▶ _TASK DESCRIPTION_: The answer must be an exact printing of every record below, with the pictures omitted.

▶ _DATA SECTION_:
'''

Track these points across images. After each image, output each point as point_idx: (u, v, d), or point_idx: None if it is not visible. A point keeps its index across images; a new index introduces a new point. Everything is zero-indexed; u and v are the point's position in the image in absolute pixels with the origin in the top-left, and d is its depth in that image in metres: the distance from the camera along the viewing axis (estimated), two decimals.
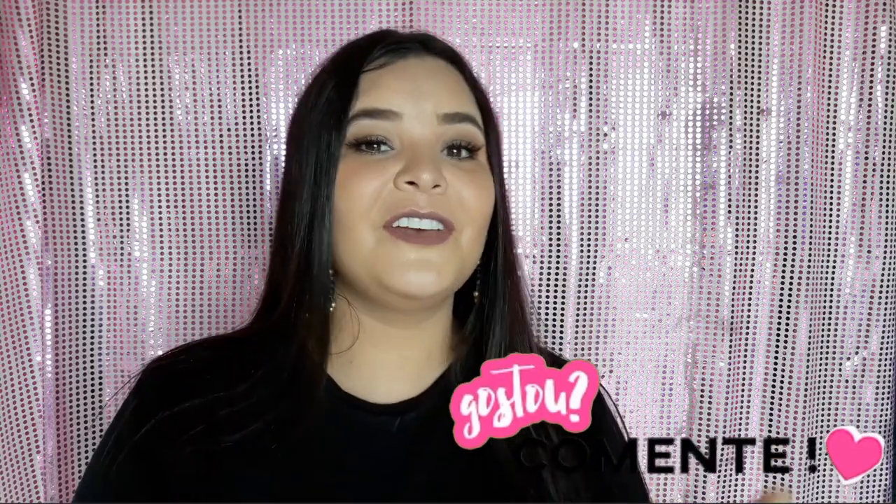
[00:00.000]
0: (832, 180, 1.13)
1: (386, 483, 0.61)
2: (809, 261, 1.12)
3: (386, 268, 0.59)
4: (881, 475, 1.16)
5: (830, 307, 1.15)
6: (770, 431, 1.14)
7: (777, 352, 1.13)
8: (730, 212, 1.12)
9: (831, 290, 1.14)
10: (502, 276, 0.66)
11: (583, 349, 1.13)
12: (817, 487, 1.16)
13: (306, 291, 0.61)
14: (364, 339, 0.64)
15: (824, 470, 1.16)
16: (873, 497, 1.16)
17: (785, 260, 1.12)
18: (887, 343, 1.14)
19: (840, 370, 1.15)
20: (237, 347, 0.65)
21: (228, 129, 1.09)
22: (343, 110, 0.61)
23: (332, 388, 0.63)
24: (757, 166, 1.12)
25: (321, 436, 0.61)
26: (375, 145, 0.61)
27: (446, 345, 0.69)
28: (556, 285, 1.12)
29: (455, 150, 0.63)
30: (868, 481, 1.16)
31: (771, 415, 1.14)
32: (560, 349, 1.12)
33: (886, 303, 1.14)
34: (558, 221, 1.11)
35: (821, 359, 1.15)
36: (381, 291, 0.61)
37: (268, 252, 1.10)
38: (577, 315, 1.12)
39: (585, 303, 1.12)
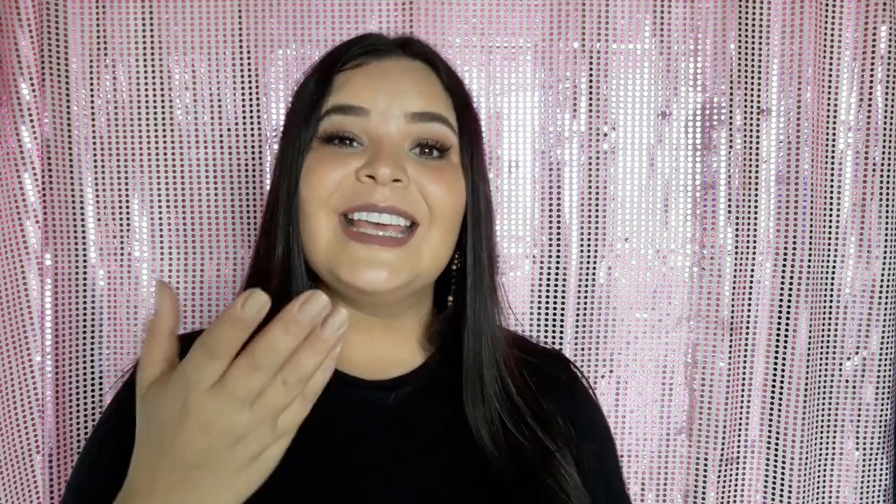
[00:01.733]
0: (832, 180, 1.13)
1: (386, 451, 0.63)
2: (809, 261, 1.12)
3: (339, 261, 0.61)
4: (881, 476, 1.16)
5: (830, 307, 1.15)
6: (770, 431, 1.14)
7: (777, 352, 1.13)
8: (730, 212, 1.12)
9: (831, 290, 1.14)
10: (473, 281, 0.67)
11: (583, 349, 1.13)
12: (817, 487, 1.16)
13: (289, 275, 0.64)
14: (350, 324, 0.66)
15: (825, 470, 1.16)
16: (873, 498, 1.16)
17: (785, 260, 1.12)
18: (887, 343, 1.14)
19: (840, 370, 1.15)
20: None
21: (228, 129, 1.09)
22: (316, 105, 0.64)
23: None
24: (757, 166, 1.12)
25: (323, 414, 0.62)
26: (347, 141, 0.63)
27: (427, 329, 0.71)
28: (556, 285, 1.12)
29: (426, 150, 0.64)
30: (868, 482, 1.16)
31: (771, 415, 1.14)
32: (560, 349, 1.12)
33: (886, 303, 1.14)
34: (558, 221, 1.11)
35: (821, 359, 1.15)
36: (337, 284, 0.63)
37: None
38: (577, 315, 1.12)
39: (585, 303, 1.12)
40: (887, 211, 1.13)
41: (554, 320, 1.12)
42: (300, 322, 0.40)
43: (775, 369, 1.14)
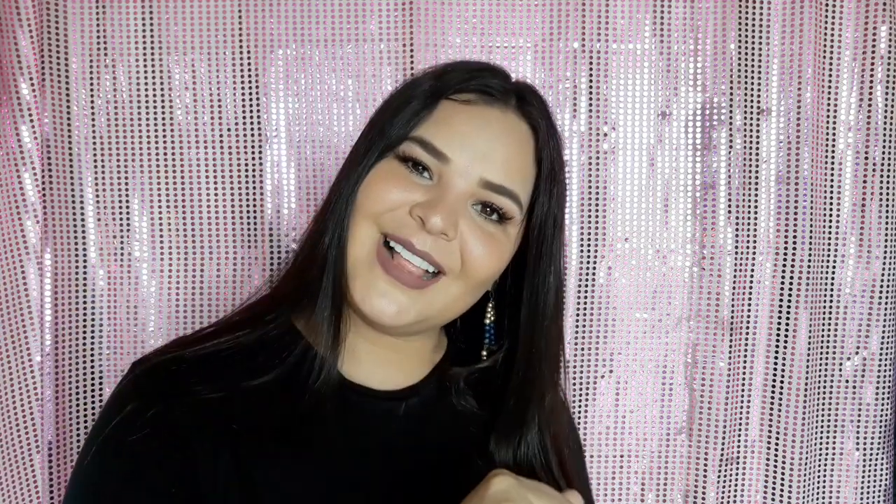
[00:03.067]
0: (832, 180, 1.13)
1: (396, 462, 0.64)
2: (809, 261, 1.12)
3: (358, 282, 0.62)
4: (881, 476, 1.16)
5: (830, 307, 1.15)
6: (770, 431, 1.14)
7: (777, 352, 1.13)
8: (730, 212, 1.12)
9: (831, 290, 1.14)
10: (525, 367, 0.67)
11: (583, 349, 1.13)
12: (817, 487, 1.16)
13: (324, 268, 0.63)
14: (357, 332, 0.67)
15: (825, 470, 1.16)
16: (873, 498, 1.16)
17: (785, 260, 1.12)
18: (887, 343, 1.14)
19: (840, 370, 1.15)
20: (236, 337, 0.66)
21: (228, 129, 1.09)
22: (409, 123, 0.64)
23: (341, 379, 0.66)
24: (757, 166, 1.12)
25: (335, 423, 0.64)
26: (420, 167, 0.63)
27: (433, 341, 0.72)
28: None
29: (487, 210, 0.64)
30: (868, 482, 1.16)
31: (771, 415, 1.14)
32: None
33: (886, 303, 1.14)
34: None
35: (821, 359, 1.15)
36: (350, 301, 0.64)
37: (268, 251, 1.10)
38: (577, 315, 1.12)
39: (585, 303, 1.12)
40: (887, 211, 1.13)
41: None
42: None
43: (775, 369, 1.14)
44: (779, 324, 1.13)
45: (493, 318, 0.71)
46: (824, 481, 1.16)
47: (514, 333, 0.69)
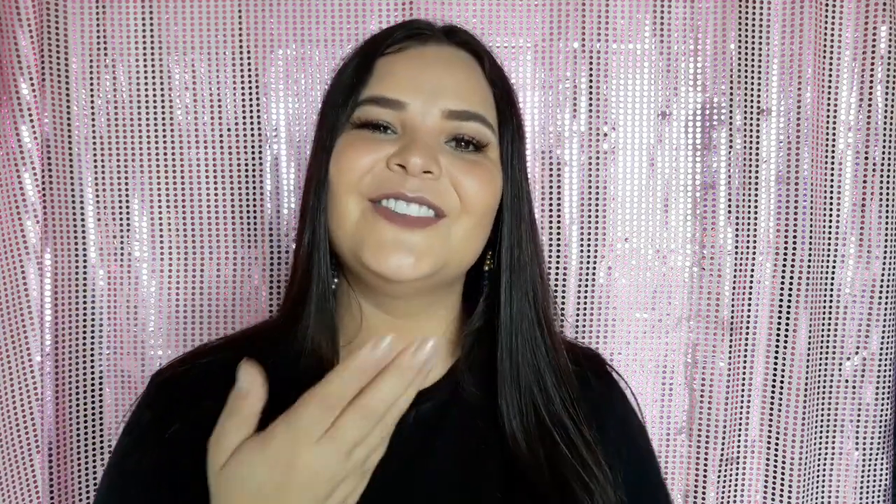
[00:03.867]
0: (832, 180, 1.13)
1: (406, 471, 0.61)
2: (809, 261, 1.12)
3: (364, 243, 0.59)
4: (881, 476, 1.16)
5: (830, 307, 1.15)
6: (770, 431, 1.14)
7: (777, 352, 1.13)
8: (730, 212, 1.12)
9: (831, 290, 1.14)
10: (510, 279, 0.64)
11: None
12: (817, 487, 1.16)
13: (312, 262, 0.62)
14: (366, 327, 0.64)
15: (825, 470, 1.16)
16: (873, 498, 1.16)
17: (785, 260, 1.12)
18: (887, 343, 1.14)
19: (840, 370, 1.15)
20: (247, 345, 0.64)
21: (228, 129, 1.09)
22: (353, 91, 0.62)
23: None
24: (757, 166, 1.12)
25: None
26: (381, 128, 0.62)
27: (453, 339, 0.69)
28: (556, 285, 1.12)
29: (462, 144, 0.63)
30: (868, 482, 1.16)
31: (771, 415, 1.14)
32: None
33: (886, 303, 1.14)
34: (558, 221, 1.11)
35: (821, 359, 1.15)
36: (361, 270, 0.61)
37: (268, 251, 1.10)
38: (577, 315, 1.12)
39: (585, 303, 1.12)
40: (887, 211, 1.13)
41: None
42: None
43: (775, 369, 1.14)
44: (779, 324, 1.13)
45: (491, 265, 0.68)
46: (824, 481, 1.16)
47: (501, 259, 0.66)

'''

▶ _PROBLEM SOLUTION_:
Track these points across images. After each image, output each point as point_idx: (u, v, d), or point_idx: None if it is not visible. A point keeps its index across images; a new index introduces a new point. Everything is zero-indexed; u and v are the point's position in the image in absolute pixels with the origin in the top-left, and d is its depth in that image in metres: the distance from the camera along the viewing axis (estimated), two decimals.
[00:00.000]
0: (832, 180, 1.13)
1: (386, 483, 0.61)
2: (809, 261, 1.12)
3: (386, 268, 0.59)
4: (881, 475, 1.16)
5: (830, 307, 1.15)
6: (770, 431, 1.14)
7: (777, 352, 1.13)
8: (730, 212, 1.12)
9: (831, 290, 1.14)
10: (502, 276, 0.66)
11: (583, 349, 1.13)
12: (817, 487, 1.16)
13: (306, 291, 0.61)
14: (364, 339, 0.64)
15: (824, 470, 1.16)
16: (873, 497, 1.16)
17: (785, 260, 1.12)
18: (887, 343, 1.14)
19: (840, 370, 1.15)
20: (237, 347, 0.65)
21: (228, 129, 1.09)
22: (343, 110, 0.61)
23: (332, 388, 0.63)
24: (757, 166, 1.12)
25: (321, 436, 0.61)
26: (375, 145, 0.61)
27: (446, 345, 0.69)
28: (556, 285, 1.12)
29: (455, 150, 0.63)
30: (868, 481, 1.16)
31: (771, 415, 1.14)
32: (560, 349, 1.12)
33: (886, 303, 1.14)
34: (558, 221, 1.11)
35: (821, 359, 1.15)
36: (381, 291, 0.61)
37: (268, 252, 1.10)
38: (577, 315, 1.12)
39: (585, 303, 1.12)
[00:01.733]
0: (832, 180, 1.13)
1: (386, 451, 0.63)
2: (809, 261, 1.12)
3: (339, 261, 0.61)
4: (881, 476, 1.16)
5: (830, 307, 1.15)
6: (770, 431, 1.14)
7: (777, 352, 1.13)
8: (730, 212, 1.12)
9: (831, 290, 1.14)
10: (473, 281, 0.67)
11: (583, 349, 1.13)
12: (817, 487, 1.16)
13: (289, 275, 0.64)
14: (350, 324, 0.66)
15: (825, 470, 1.16)
16: (873, 498, 1.16)
17: (785, 260, 1.12)
18: (887, 343, 1.14)
19: (840, 370, 1.15)
20: None
21: (228, 129, 1.09)
22: (316, 105, 0.64)
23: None
24: (757, 166, 1.12)
25: (323, 414, 0.62)
26: (347, 141, 0.63)
27: (427, 329, 0.71)
28: (556, 285, 1.12)
29: (426, 150, 0.64)
30: (868, 482, 1.16)
31: (771, 415, 1.14)
32: (560, 349, 1.12)
33: (886, 303, 1.14)
34: (558, 221, 1.11)
35: (821, 359, 1.15)
36: (337, 284, 0.63)
37: None
38: (577, 315, 1.12)
39: (585, 303, 1.12)
40: (887, 211, 1.13)
41: (554, 320, 1.12)
42: (300, 322, 0.40)
43: (775, 369, 1.14)
[00:03.067]
0: (832, 180, 1.13)
1: (396, 462, 0.64)
2: (809, 261, 1.12)
3: (358, 282, 0.62)
4: (881, 476, 1.16)
5: (830, 307, 1.15)
6: (770, 431, 1.14)
7: (777, 352, 1.13)
8: (730, 212, 1.12)
9: (831, 290, 1.14)
10: (525, 367, 0.67)
11: (583, 349, 1.13)
12: (817, 487, 1.16)
13: (324, 268, 0.63)
14: (357, 332, 0.67)
15: (825, 470, 1.16)
16: (873, 498, 1.16)
17: (785, 260, 1.12)
18: (887, 343, 1.14)
19: (840, 370, 1.15)
20: (236, 337, 0.66)
21: (228, 129, 1.09)
22: (409, 123, 0.64)
23: (341, 379, 0.66)
24: (757, 166, 1.12)
25: (335, 423, 0.64)
26: (420, 167, 0.63)
27: (433, 341, 0.72)
28: None
29: (487, 210, 0.64)
30: (868, 482, 1.16)
31: (771, 415, 1.14)
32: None
33: (886, 303, 1.14)
34: None
35: (821, 359, 1.15)
36: (350, 301, 0.64)
37: (268, 251, 1.10)
38: (577, 315, 1.12)
39: (585, 303, 1.12)
40: (887, 211, 1.13)
41: None
42: None
43: (775, 369, 1.14)
44: (779, 324, 1.13)
45: (493, 318, 0.71)
46: (824, 481, 1.16)
47: (514, 333, 0.69)
[00:03.867]
0: (832, 180, 1.13)
1: (406, 471, 0.61)
2: (809, 261, 1.12)
3: (364, 243, 0.59)
4: (881, 476, 1.16)
5: (830, 307, 1.15)
6: (770, 431, 1.14)
7: (777, 352, 1.13)
8: (730, 212, 1.12)
9: (831, 290, 1.14)
10: (510, 279, 0.64)
11: None
12: (817, 487, 1.16)
13: (312, 262, 0.62)
14: (366, 327, 0.64)
15: (825, 470, 1.16)
16: (873, 498, 1.16)
17: (785, 260, 1.12)
18: (887, 343, 1.14)
19: (840, 370, 1.15)
20: (247, 345, 0.64)
21: (228, 129, 1.09)
22: (353, 91, 0.62)
23: None
24: (757, 166, 1.12)
25: None
26: (381, 128, 0.62)
27: (453, 339, 0.69)
28: (556, 285, 1.12)
29: (462, 144, 0.63)
30: (868, 482, 1.16)
31: (771, 415, 1.14)
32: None
33: (886, 303, 1.14)
34: (558, 221, 1.11)
35: (821, 359, 1.15)
36: (361, 270, 0.61)
37: (268, 251, 1.10)
38: (577, 315, 1.12)
39: (585, 303, 1.12)
40: (887, 211, 1.13)
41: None
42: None
43: (775, 369, 1.14)
44: (779, 324, 1.13)
45: (491, 265, 0.68)
46: (824, 481, 1.16)
47: (501, 259, 0.66)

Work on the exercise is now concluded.